И Вера Николаевна носилась по тучным меценатам с подписным листом, собирая на these de Paris. Мне было совестно; в конце концов, диплом ничего общего с литературой не имеет, зачем ей стараться! А она с холодной улыбкой на бледно-матовом лице, что-то похожее на Джоконду, объясняла:
— А мне очень приятно ходить именно по такому делу. Обычно я обращаюсь к солидным, практичным людям и прошу на какие-то стишки, которые они не знают и вряд ли когда-нибудь узнают. А тут вдруг впервые я могу их обрадовать понятным и приятным образом: помилуйте, на докторскую диссертацию, устроится человек и другим начнет помогать… Это они чувствуют! [59, 318–319]
Борис Константинович Зайцев:
Кроме природной доброты и отзывчивости, была у нее и «профессиональная» какая-то черта: ей нравился артиллерийский огонь по богатым еврейским домам (дай Бог им здоровья — главная наша опора в таких начинаниях). Ускользнуть от Веры было трудно: с негетерской основательностью собирала она адреса («У меня, голубчик, есть черный список. Ни одна не уйдет».) И действительно, черный список существовал, и к нему прибегали и тогда, когда устраивались большие балы благотворительные нашего Союза писателей… и когда трудно становилось кому-нибудь из отдельных писателей, начиная с самого Ивана (до Нобелевской премии) [21, 323].
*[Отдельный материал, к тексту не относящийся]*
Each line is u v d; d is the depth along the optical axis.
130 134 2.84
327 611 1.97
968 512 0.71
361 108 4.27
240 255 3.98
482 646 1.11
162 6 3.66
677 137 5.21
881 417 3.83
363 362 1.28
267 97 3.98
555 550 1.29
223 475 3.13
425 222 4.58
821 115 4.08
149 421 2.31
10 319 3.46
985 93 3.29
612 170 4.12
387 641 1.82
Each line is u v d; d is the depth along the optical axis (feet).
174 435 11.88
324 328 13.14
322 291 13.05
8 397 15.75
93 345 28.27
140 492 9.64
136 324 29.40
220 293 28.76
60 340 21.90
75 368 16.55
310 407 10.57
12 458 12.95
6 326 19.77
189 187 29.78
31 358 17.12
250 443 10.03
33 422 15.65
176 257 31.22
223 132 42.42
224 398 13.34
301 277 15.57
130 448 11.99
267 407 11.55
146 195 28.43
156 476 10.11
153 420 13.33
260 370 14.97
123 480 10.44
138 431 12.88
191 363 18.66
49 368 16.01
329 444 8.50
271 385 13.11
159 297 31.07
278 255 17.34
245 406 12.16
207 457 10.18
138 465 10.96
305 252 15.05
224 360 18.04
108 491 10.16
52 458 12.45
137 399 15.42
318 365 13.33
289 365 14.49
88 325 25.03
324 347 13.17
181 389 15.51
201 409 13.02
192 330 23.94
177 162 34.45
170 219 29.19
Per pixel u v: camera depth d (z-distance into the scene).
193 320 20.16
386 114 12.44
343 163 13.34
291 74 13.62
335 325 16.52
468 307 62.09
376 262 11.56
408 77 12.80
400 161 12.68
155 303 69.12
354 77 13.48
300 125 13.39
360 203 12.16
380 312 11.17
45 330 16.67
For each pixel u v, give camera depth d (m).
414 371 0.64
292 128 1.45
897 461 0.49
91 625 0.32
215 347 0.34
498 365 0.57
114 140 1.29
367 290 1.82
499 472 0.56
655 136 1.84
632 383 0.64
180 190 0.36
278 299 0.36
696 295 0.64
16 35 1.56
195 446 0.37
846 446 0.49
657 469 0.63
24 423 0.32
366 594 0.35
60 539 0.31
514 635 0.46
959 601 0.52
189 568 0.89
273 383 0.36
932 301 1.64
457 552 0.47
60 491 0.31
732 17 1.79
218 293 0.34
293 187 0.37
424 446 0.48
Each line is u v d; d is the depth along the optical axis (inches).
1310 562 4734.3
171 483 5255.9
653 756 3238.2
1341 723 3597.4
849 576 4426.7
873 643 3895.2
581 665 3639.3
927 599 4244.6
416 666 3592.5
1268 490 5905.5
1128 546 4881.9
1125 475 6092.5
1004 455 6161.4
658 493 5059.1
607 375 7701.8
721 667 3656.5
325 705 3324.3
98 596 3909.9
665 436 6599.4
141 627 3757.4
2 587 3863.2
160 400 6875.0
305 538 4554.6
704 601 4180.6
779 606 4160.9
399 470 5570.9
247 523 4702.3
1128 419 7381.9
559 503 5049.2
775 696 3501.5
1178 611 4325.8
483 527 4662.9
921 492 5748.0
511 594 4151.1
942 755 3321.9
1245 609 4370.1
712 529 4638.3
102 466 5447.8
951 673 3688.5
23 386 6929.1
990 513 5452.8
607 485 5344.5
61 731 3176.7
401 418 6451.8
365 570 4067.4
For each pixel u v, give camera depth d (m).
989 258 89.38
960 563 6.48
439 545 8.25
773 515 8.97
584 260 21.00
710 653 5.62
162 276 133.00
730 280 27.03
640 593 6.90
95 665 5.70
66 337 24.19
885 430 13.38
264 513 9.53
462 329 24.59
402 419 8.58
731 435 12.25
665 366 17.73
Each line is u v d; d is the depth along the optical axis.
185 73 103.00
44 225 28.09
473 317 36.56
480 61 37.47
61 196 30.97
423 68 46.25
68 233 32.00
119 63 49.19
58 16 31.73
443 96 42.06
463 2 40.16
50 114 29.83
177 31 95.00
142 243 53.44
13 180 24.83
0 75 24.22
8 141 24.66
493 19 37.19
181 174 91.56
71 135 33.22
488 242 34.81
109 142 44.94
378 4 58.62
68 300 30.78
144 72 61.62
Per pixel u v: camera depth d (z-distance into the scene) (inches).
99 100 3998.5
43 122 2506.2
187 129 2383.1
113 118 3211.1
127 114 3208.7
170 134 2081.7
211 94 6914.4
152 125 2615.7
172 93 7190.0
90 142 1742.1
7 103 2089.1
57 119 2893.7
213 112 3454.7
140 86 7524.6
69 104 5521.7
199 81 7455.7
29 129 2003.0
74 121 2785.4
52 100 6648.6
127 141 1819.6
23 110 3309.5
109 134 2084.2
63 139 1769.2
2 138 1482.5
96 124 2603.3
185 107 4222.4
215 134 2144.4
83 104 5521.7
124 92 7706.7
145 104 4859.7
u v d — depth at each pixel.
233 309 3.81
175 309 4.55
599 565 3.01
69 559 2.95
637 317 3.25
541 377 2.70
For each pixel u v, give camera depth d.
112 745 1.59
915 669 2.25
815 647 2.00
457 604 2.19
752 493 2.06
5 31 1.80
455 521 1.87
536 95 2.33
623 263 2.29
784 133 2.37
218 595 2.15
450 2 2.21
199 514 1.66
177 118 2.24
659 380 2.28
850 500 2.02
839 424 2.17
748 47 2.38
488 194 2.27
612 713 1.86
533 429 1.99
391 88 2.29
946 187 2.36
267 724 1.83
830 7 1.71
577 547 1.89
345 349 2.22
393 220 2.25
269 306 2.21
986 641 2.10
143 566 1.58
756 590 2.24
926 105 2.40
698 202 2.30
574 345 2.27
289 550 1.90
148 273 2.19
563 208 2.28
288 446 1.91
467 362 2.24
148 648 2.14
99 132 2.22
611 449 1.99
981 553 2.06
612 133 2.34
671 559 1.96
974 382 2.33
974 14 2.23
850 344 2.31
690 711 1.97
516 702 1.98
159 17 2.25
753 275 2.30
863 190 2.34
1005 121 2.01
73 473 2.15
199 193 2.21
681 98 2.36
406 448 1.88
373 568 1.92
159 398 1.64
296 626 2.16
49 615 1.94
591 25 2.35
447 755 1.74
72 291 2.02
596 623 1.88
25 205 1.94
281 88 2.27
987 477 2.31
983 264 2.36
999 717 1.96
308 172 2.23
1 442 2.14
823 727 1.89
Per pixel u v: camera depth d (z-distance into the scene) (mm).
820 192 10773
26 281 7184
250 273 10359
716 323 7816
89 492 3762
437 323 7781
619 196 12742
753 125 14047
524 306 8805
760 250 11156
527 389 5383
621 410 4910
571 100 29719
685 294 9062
Зинаида Алексеевна Шаховская:
Вера Николаевна вытаскивала очередной подписной лист — на помощь кому-нибудь, на издание книги, на продолжение учения, а то и просто на оплату кому-то квартиры. Явное неблагополучие было во всей этой кутерьме, и денежное положение всегда было катастрофично, но ни личные, ни денежные трудности не могли погасить сияние доброго лица Веры Николаевны. Забота об Иване Алексеевиче, забота о Зурове, забота попутная о десятках других лиц была ее уделом, и сознание своей необходимости удвояло ее силы.